Article 8 of the European Convention of Human Rights does not guarantee that a person will not be extradited. It only gives a person the opportunity to impress upon the Court the impact that extradition will have on their and their families’ lives.
This was a particularly compelling case, a young father of two, who if extradited would leave behind elderly parents.
Noam Almaz obtained evidence of the impact of the young man’s absence on his family and successfully showed that it would be disproportionate to extradite a young man who had made England his home, for a crime committed when he was a child. The Court accepted all of the evidence put forward and accordingly discharged the EAW. This demonstrates the importance of the Court hearing the story of all those whom extradition will impact.
It is exceptionally hard to convince the UK Courts to doubt the mutual trust they hold in other European countries. The Court have long held that in the absence of ‘clear and cogent evidence’ of the kind approaching an international consensus, the Court will trust that European countries will adhere to their obligations and treat individuals with dignity and respect.
In spite of this the divisional court paused for thought in July 2018 following the case of Shumba, Bechian and Henta v France  EWHC 1762 (Admin), and found that the Appellants faced a real risk of Article 3 breach if extradited to France.
Harun Matin of National Legal Service acted for the third appellant, Mr Henta and with the expertise of Alison MacDonald QC and Emilie Pottle a vast amount of evidence was served to demonstrate to the divisional court that such a real risk existed.
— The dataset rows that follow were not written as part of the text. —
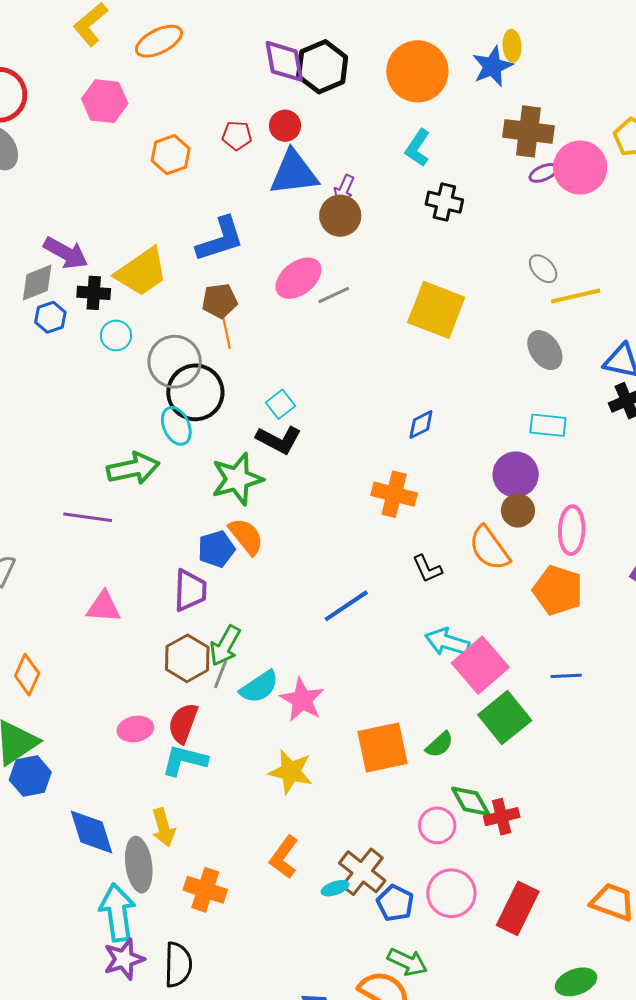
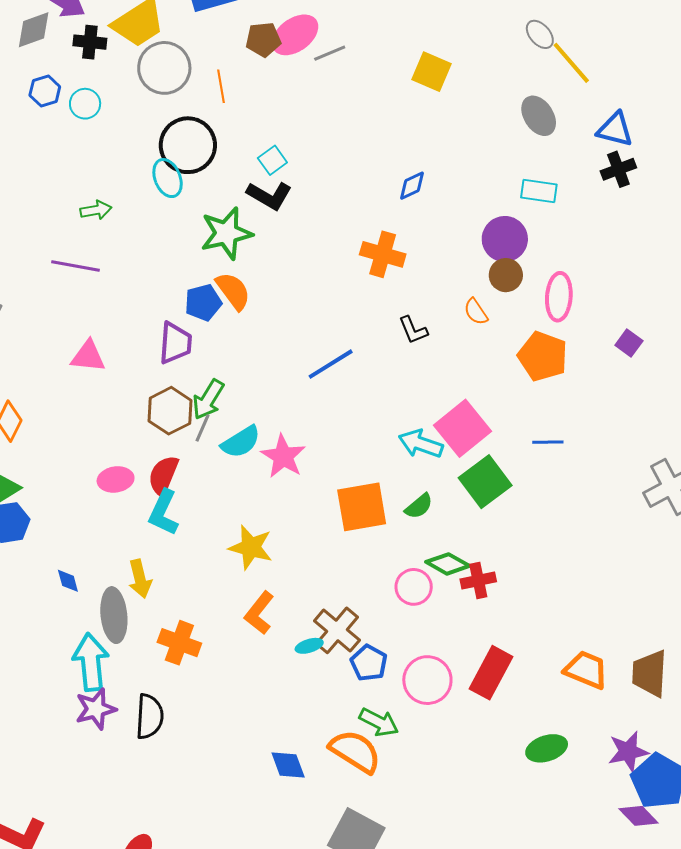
yellow line: (576, 296) -> (571, 63), turned 60
brown pentagon: (220, 301) -> (263, 40), moved
yellow square: (436, 310) -> (432, 72), size x0.7
blue hexagon: (50, 317) -> (45, 91), moved
cyan circle: (116, 335) -> (85, 104), moved
gray circle: (175, 362) -> (164, 68), moved
green arrow: (133, 468) -> (96, 210), moved, size x0.6
orange semicircle: (489, 548) -> (476, 312), size x0.6
cyan arrow: (447, 642) -> (421, 444), moved
cyan L-shape: (185, 760) -> (164, 513), turned -81
yellow star: (291, 772) -> (251, 547), moved
green diamond: (471, 801) -> (448, 564), turned -33
blue diamond: (91, 832) -> (68, 581), size x0.5
pink circle: (451, 893) -> (427, 680), moved

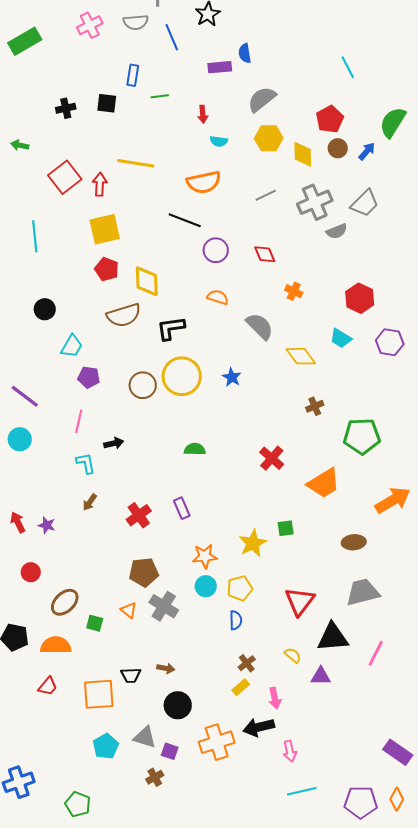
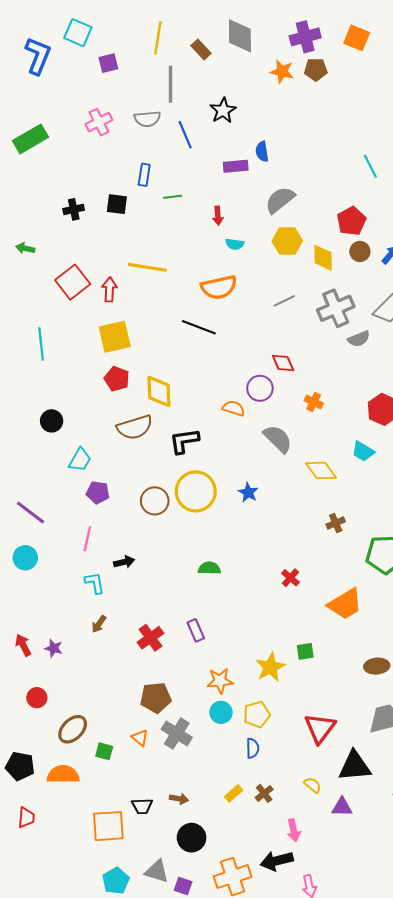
purple circle: (216, 250) -> (260, 388), moved
red cross: (272, 458) -> (290, 578), size x0.7
red trapezoid: (48, 686) -> (26, 818), moved, turned -35
yellow rectangle: (241, 687) -> (234, 793), moved

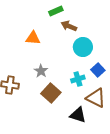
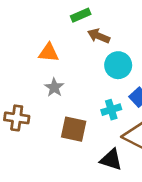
gray star: (41, 71) -> (54, 87), moved
brown square: (51, 93) -> (74, 129), turned -30

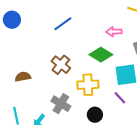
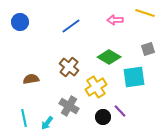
pink arrow: (114, 32) -> (115, 20), moved
yellow cross: (88, 85) -> (96, 87), turned -30
purple line: (120, 98) -> (120, 111), moved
This is a landmark case, as it is the first time in which the UK has considered the conditions of French prisons, following the criticism of such conditions by the Committee for the Prevention of Torture (CPT) in April 2017 and the release of statistics suggesting that some of the prisons were at 190% capacity.
The Court held at para. 87 that
“In relation to those four prisons, we are satisfied on the evidence that there may be substantial grounds for believing that the Appellants face a real risk of inhuman or degrading treatment if they are extradited”.
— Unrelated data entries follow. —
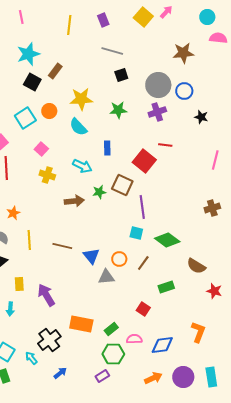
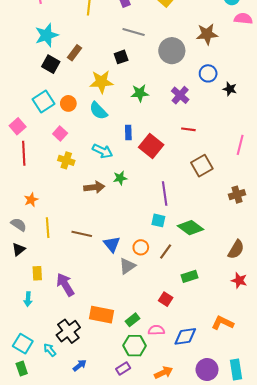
black square: (121, 75) -> (121, 57), moved
gray circle: (158, 85) -> (172, 51), moved
orange circle: (49, 111) -> (68, 103), moved
purple cross: (157, 112) -> (180, 95), turned -30
black star: (201, 117) -> (230, 89), moved
red square: (144, 161) -> (151, 146), moved
brown square: (122, 185) -> (202, 166), moved, turned 35
brown semicircle: (196, 266) -> (236, 249), moved, turned -90
gray triangle: (106, 277) -> (127, 266), turned -30
orange L-shape: (198, 332) -> (223, 323), turned -85
orange arrow: (153, 378) -> (164, 373), moved

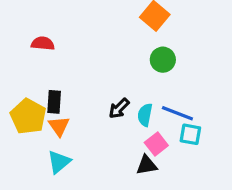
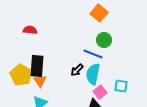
black rectangle: (54, 102) -> (37, 66), size x1.5
blue line: (177, 113) -> (93, 54), moved
cyan semicircle: (145, 115) -> (93, 74), size x1.5

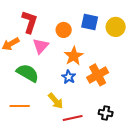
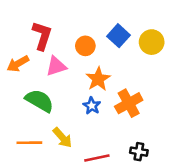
blue square: (90, 22) -> (118, 36), turned 30
pink triangle: (41, 46) -> (56, 66), turned 30
yellow arrow: (56, 101) -> (62, 138), moved

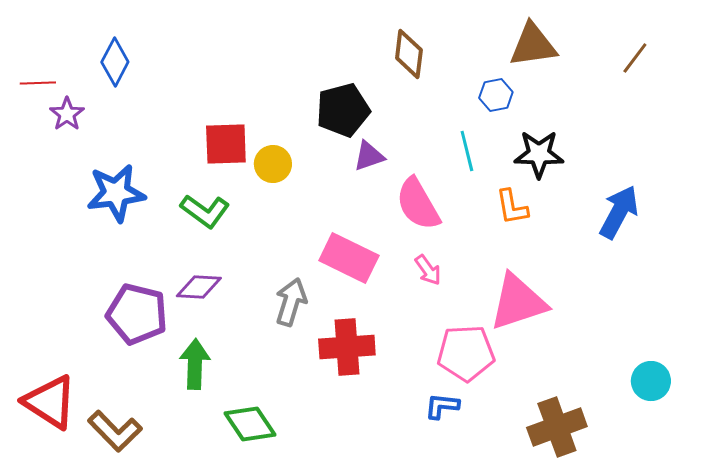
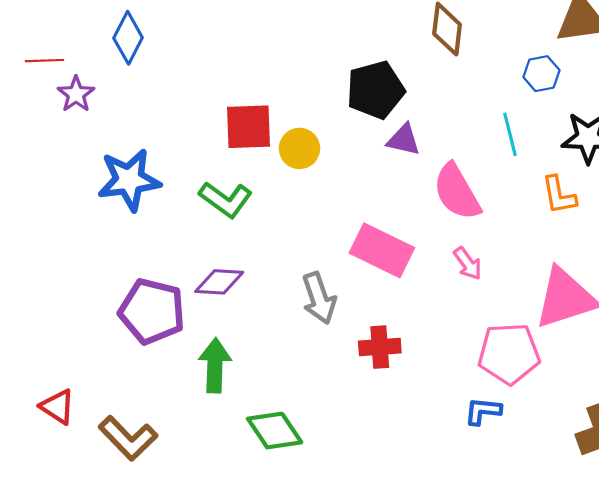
purple triangle: (369, 156) -> (404, 140), turned 32
gray arrow: (291, 302) -> (319, 298), turned 144
red cross: (347, 347) -> (380, 347), size x0.7
red triangle: (50, 402) -> (58, 407), size x0.6

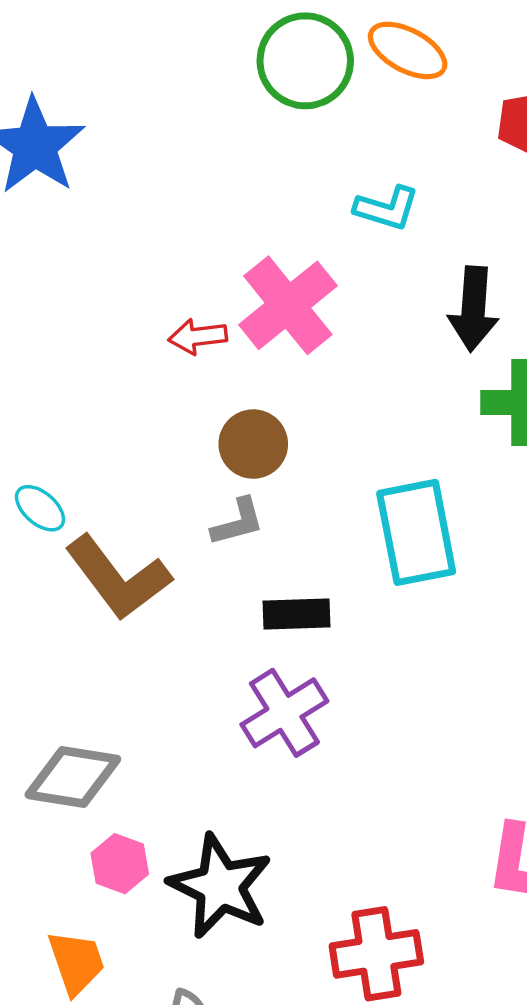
As a result the Court chose to adjourn to request further information on the specific risk to the three extraditees.
In November 2018, following a flurry of material served on both sides, the Court sat again to determine if such a real risk would still pertain.
Ultimately the Court found that, on the basis of the further information served by the French Judicial Authority, the risk no longer existed in relation to the appellants. The actions of Allison Macdonald QC (representing Mr Bechian, Mr Shumba and Mr Henta) and Emilie Pottle (representing Mr Henta and Mr Bechian) and Saorise Towshend (representing Mr Shumba) as well as National Legal Service solicitor undoubtedly contributed to the French authorities’ specific guarantees of the three appellants rights, as well as to more generally shine a light on the actions of the French authorities.
The scrutiny of extraditing states is another level of international accountability, essential to protecting and advancing the rights of those detained in custody.